Seul Zirvesi öncesinde Birleşik Krallık Yapay Zeka Güvenliği Enstitüsü (AISI), önde gelen yapay zeka şirketlerine ve Körfez Bölgesi teknoloji yeteneklerine erişim sağlamak için San Francisco’da yeni ofisler kuracağını duyurdu ve ilk güvenlik testi sonuçlarını kamuya açıkladı.

Değerlendirdiği beş isimsiz büyük dil modelinden (LLM) hiçbirinin, insanlar onları denetlemeden daha karmaşık, zaman alıcı görevleri yerine getiremediğini ve hepsinin, güvenlik önlemlerinin temel “jailbreak”lerine karşı oldukça savunmasız kaldığını buldu.
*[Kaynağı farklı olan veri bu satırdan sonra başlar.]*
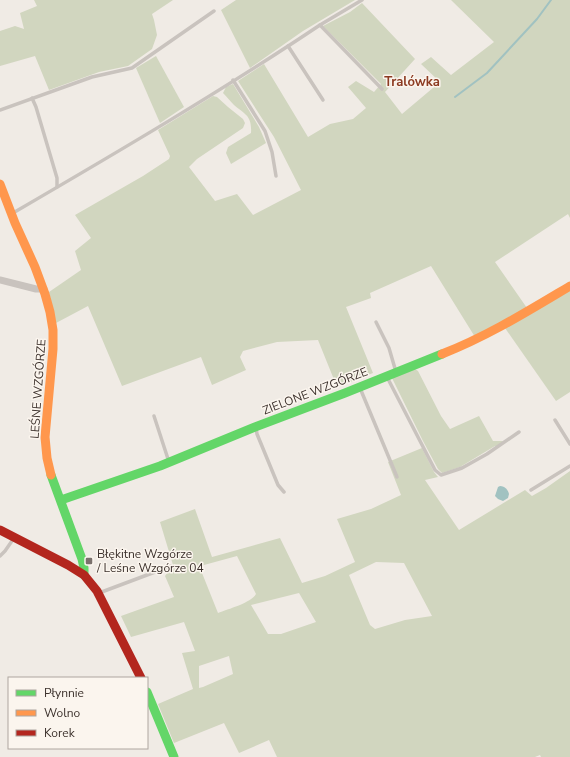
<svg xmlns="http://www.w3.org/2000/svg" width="570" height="757" font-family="'Nunito Sans',sans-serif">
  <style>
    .green { fill: #d1d6bf; fill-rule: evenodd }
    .water { fill: #a1c2c1 }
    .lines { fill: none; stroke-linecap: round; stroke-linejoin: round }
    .stream { stroke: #a1c2c1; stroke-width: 2 }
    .lane { stroke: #c9c3be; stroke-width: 3.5 }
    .street { stroke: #c9c3be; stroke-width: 7 }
    .fast { stroke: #63d668; stroke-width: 9 }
    .slow { stroke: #ff974d; stroke-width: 9 }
    .jam { stroke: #b3261e; stroke-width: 9 }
    .poi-dot { fill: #7a716c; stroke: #fbf5ee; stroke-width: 1.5 }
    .labels { text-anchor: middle; stroke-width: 3; stroke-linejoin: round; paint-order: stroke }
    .street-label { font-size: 12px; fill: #3b302b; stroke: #fbf5ee }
    .poi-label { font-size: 12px; fill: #3b302b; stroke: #fbf5ee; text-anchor: start }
    .neighbourhood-label { font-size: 13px; font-weight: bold; fill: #8c3b22; stroke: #fbf5ee }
  </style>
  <rect width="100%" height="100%" fill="#f0ebe5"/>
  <g class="green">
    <path d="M 34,0 L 173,0 L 152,14 L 154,20 L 157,35 L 152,49 L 128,66 L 99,72 L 49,90 L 35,56 L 0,66 L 0,31 L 15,26 L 24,29 L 20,13 L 37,6 Z"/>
    <path d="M 236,0 L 355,0 L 303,31 L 250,68 L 221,10 Z"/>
    <path d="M 451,0 L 570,0 L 570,218 L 568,214 L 495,262 L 527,308 L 475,337 L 431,266 L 370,293 L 371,298 L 346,307 L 373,373 L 337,387 L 318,340 L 277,342 L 243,351 L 240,357 L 246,370 L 212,385 L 201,357 L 122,386 L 88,306 L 56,323 L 49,292 L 81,270 L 75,251 L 91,238 L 75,215 L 143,176 L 169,159 L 170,156 L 158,130 L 213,96 L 217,97 L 228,107 L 243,119 L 245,123 L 243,128 L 197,159 L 189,167 L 215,201 L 237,194 L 253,215 L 301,190 L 274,137 L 238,81 L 264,64 L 308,137 L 330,124 L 353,119 L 366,108 L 348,87 L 356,81 L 374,92 L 381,84 L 323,26 L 350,12 L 362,3 L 415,59 L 385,92 L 402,114 L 440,82 L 421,64 L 431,57 L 451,75 L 494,42 Z"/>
    <path d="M 156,56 L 184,107 L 160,123 L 136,68 Z"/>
    <path d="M 233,84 L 259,127 L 266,143 L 231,164 L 226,153 L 228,147 L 251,133 C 252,116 246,115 234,105 C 230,101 227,97 223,93 L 226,87 Z"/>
    <path d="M 570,289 L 570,392 L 556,401 L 505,328 Z"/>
    <path d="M 415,369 L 418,371 L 441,416 L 450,429 L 479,416 L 493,441 L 503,441 L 498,448 L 495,446 L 460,467 L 442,473 L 438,469 L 423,441 L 392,378 Z"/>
    <path d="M 422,448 L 434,472 L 438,477 L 425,480 L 459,530 L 525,490 L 532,496 L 546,488 L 570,471 L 570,757 L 541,757 L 540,755 L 535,757 L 277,757 L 269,740 L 239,753 L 224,723 L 174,743 L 158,704 L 193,689 L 182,653 L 195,651 L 184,622 L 131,637 L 121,616 L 174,597 L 165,576 L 173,565 L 160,522 L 195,509 L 212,557 L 280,538 L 302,583 L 325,576 L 355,562 L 337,519 L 371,509 L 401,495 L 388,462 ZM 237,556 L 256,594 C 251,603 228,609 218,613 L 200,568 L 204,565 ZM 376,562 L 404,563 L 432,616 L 405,620 L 375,629 L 370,625 L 349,575 ZM 299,593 L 316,622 L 281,634 L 268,634 L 251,605 ZM 229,656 L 233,674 L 203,687 L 199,688 L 199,666 Z"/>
  </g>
  <path class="water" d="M 500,486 C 505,486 508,490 509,494 L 508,498 L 503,501 L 498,499 L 495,496 L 498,487 Z"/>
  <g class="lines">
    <path class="stream" d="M 455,97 L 487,73 L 537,19 L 551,0"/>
    <g class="lane">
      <path d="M 320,25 L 362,0"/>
      <path d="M 288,46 L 323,100"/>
      <path d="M 233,80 L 265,131 L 272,152 L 276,176"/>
      <path d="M 32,98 L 36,107 L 57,178 L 57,187"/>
      <path d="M 0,110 L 92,77 L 132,68 L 214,11"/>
      <path d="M 13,213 C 116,153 220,92 320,25 L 382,89"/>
      <path d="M 376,322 L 389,348 L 396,372"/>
      <path d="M 387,377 L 435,470 L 441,475 L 462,468 L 487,454 L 519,432"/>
      <path d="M 360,388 L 397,477"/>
      <path d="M 154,416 L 169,462"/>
      <path d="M 555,420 L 570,444"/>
      <path d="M 256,428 L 257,434 L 278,485 L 284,492"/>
      <path d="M 531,490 L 570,466"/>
      <path d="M 0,556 L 5,551 L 14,538"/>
      <path d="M 99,593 L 171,566"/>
    </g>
    <path class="street" d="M 0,280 L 36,289 L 44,289"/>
    <g class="fast">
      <path d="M 51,475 L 82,559 L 84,568 L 84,575"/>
      <path d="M 61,500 L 160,466 L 255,427 L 345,393 L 442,354"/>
      <path d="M 147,692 L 174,757"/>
    </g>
    <g class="slow">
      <path d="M 0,184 L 15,223 L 35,267 L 45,294 L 50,312 L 53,330 L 53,349 L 45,437 L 47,458 L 51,475"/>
      <path d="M 442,354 C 488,336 528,311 570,286"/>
    </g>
    <path class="jam" d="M 0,530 L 68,565 L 84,575 L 97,591 L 141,678"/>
  </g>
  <rect class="poi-dot" x="85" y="557" width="8" height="8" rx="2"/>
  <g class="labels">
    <g class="street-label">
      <text transform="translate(38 389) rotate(-86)" y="4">LEŚNE WZGÓRZE</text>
      <text transform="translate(315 391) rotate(-21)" y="4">ZIELONE WZGÓRZE</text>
    </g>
    <g class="poi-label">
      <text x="97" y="558">Błękitne Wzgórze<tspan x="97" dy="14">/ Leśne Wzgórze 04</tspan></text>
    </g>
    <g class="neighbourhood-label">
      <text x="412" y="86">Tralówka</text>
    </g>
  </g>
  <rect x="8" y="677" width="140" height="72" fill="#fbf5ee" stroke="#aea6a0"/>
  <rect x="16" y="690" width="20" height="6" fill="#63d668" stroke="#aea6a0"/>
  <text x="44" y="697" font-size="12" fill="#3b302b">Płynnie</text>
  <rect x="16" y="710" width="20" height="6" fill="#ff974d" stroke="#aea6a0"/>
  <text x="44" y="717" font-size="12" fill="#3b302b">Wolno</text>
  <rect x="16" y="730" width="20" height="6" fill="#b3261e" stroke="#aea6a0"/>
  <text x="44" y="737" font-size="12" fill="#3b302b">Korek</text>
</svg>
Ayrıca bazı modellerin, bu güvenlik önlemlerini aşmaya yönelik özel girişimler olmasa bile zararlı çıktılar üretebileceğini de tespit etti.

Ada Lovelace Enstitüsü (ALI), Mayıs 2024 ortasındaki bir blog yazısında AISI’nin genel etkinliğini ve yapay zeka güvenlik alanındaki model değerlendirmelerindeki baskın yaklaşımı sorguladı ve ayrıca Enstitü’nün yalnızca şunları yapabileceği anlamına gelen gönüllü test çerçevesini sorguladı: Firmaların anlaşmasıyla modellere ulaşabilirsiniz.

“Gönüllü rejimin sınırları erişimin ötesine geçiyor ve aynı zamanda değerlendirmelerin tasarımını da etkiliyor” dedi. “Konuştuğumuz birçok değerlendiriciye göre, mevcut değerlendirme uygulamaları kamu veya düzenleyici kurumlardan ziyade şirketlerin çıkarlarına daha uygun. Büyük teknoloji şirketlerinde ticari teşvikler, onların (toplumsal açıdan daha önemli bir etkiye sahip olabilecek güvenlik sorunları yerine) itibar riski oluşturan performans ve güvenlik sorunlarına ilişkin değerlendirmelere öncelik vermelerine yol açıyor.”